合宿④
エレンに呼び出されたアイリスはこっぴどく怒られる覚悟をし、教員が寝泊まりするテントへ向かった。
テントの前には他のクラスの担任教師達もおり、何やら話をしている様子だ。
アイリスが歩いてくることに気付き、エレンはアイリスに近づいた。
陽射しが強く、立っているだけで汗ばむ陽気のため、2人は木陰へ移動した。
「まずは怪我の有無を確認させてくれ。それから何があったのか聞かせてもらう。」
全身を魔術でスキャンされ大きな怪我は無いことが確認された。アイクの治療が良かったのだろう。
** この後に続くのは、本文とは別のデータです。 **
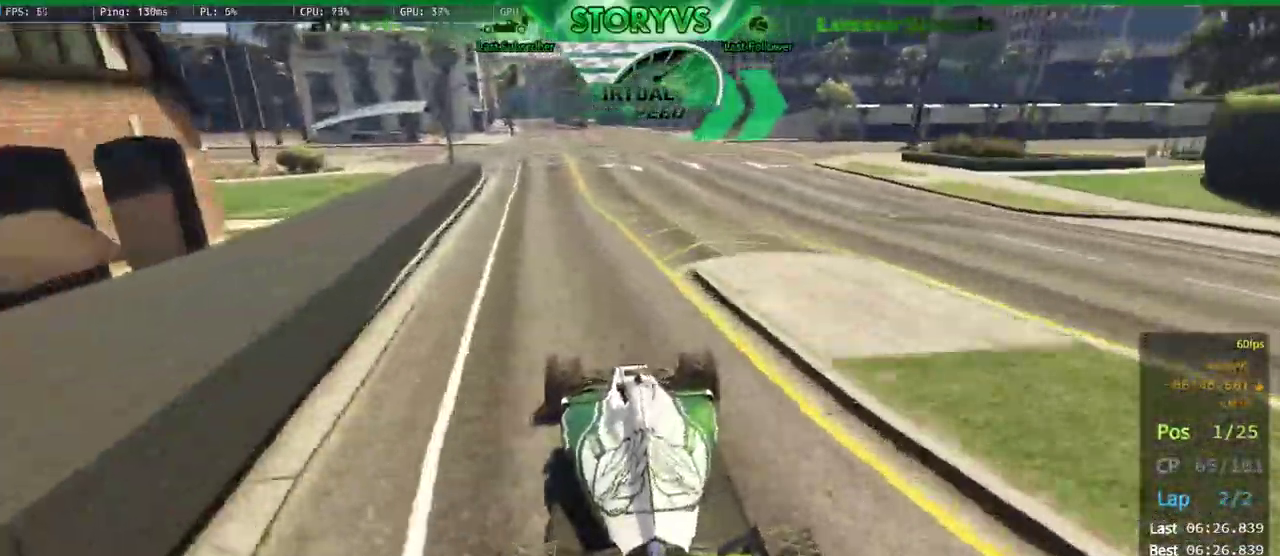
{"buttons": [], "left_stick": "right", "right_stick": "down-right", "button_events": [[33, "L2", "up"]]}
後で一応、医務員のメアリに診てもらうこととなった。
その後10分程絞られ続けた。
叱られるのは嫌だが、心配からくる怒りということが伝わってきて、アイリスは不思議と不快ではなかった。
最後に一言、残りの期間も気をつけるようにと注意を受け、アイリスは自分の班のテントに戻った。
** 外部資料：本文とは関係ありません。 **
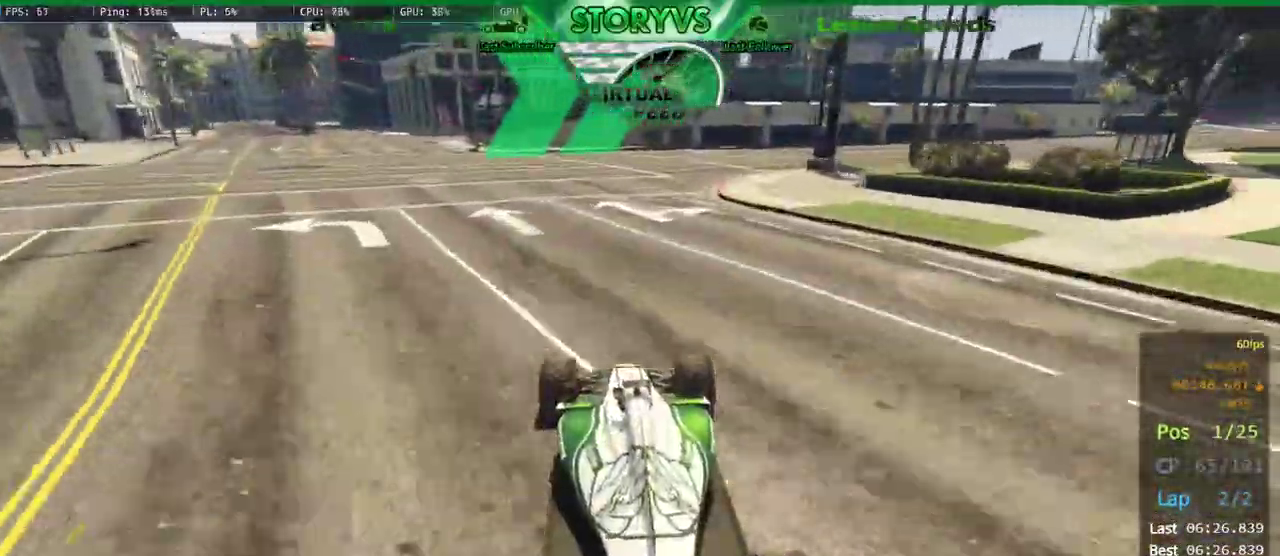
{"buttons": [], "left_stick": "right", "right_stick": "down-right", "button_events": []}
「あ、おかえりなさい。思ったより早かったですね。エレン先生、呼びに来た時はえらい剣幕だったので長くなると思ってました。」
焼いている魚をしゃがんで眺めているフィイは汗だくになっている。この炎天下に火の傍はとても暑そうだ。
これ以上暑さに耐えられないアイリスは火の元から少し離れた場所で立ち止まり、魚を眺めるフィイを眺めている。
2人が暑さに耐え忍び数分が経ち、魚が焼きあがった。
そして山菜を持ったCJとダイジーも合流し4人は昼食を摂った。
その後、アイリスら4人を含めた生徒達は残り数日を耐え抜き、何の異変もなく最終日を迎えた。
「おはようみんな、6日間お疲れ様。色々あったが、本当に色々あったが、大事無く今日を迎えられた。頑張った者には報酬が必要だ。今日はめいっぱい楽しみなさい。」
エレンの挨拶が終わり、皆各々自由時間に入った。テントや木陰で昼寝をする者、森に入り植物や昆虫を採集する者、自由に動き回った。
アイリス達はというと、ダイジーはテントで読書をし、女子3人は自前の水着を着用し湖の浅瀬ではしゃいでいる。
3人だけではなく、他の沢山の生徒も湖に入り楽しんでいる。
「ちょっと!やめてよ2人とも!」
アイリスとフィイがタッグを組みCJに水をかける。それに負けじとCJも2人の作る波を打ち消す程の波を作る。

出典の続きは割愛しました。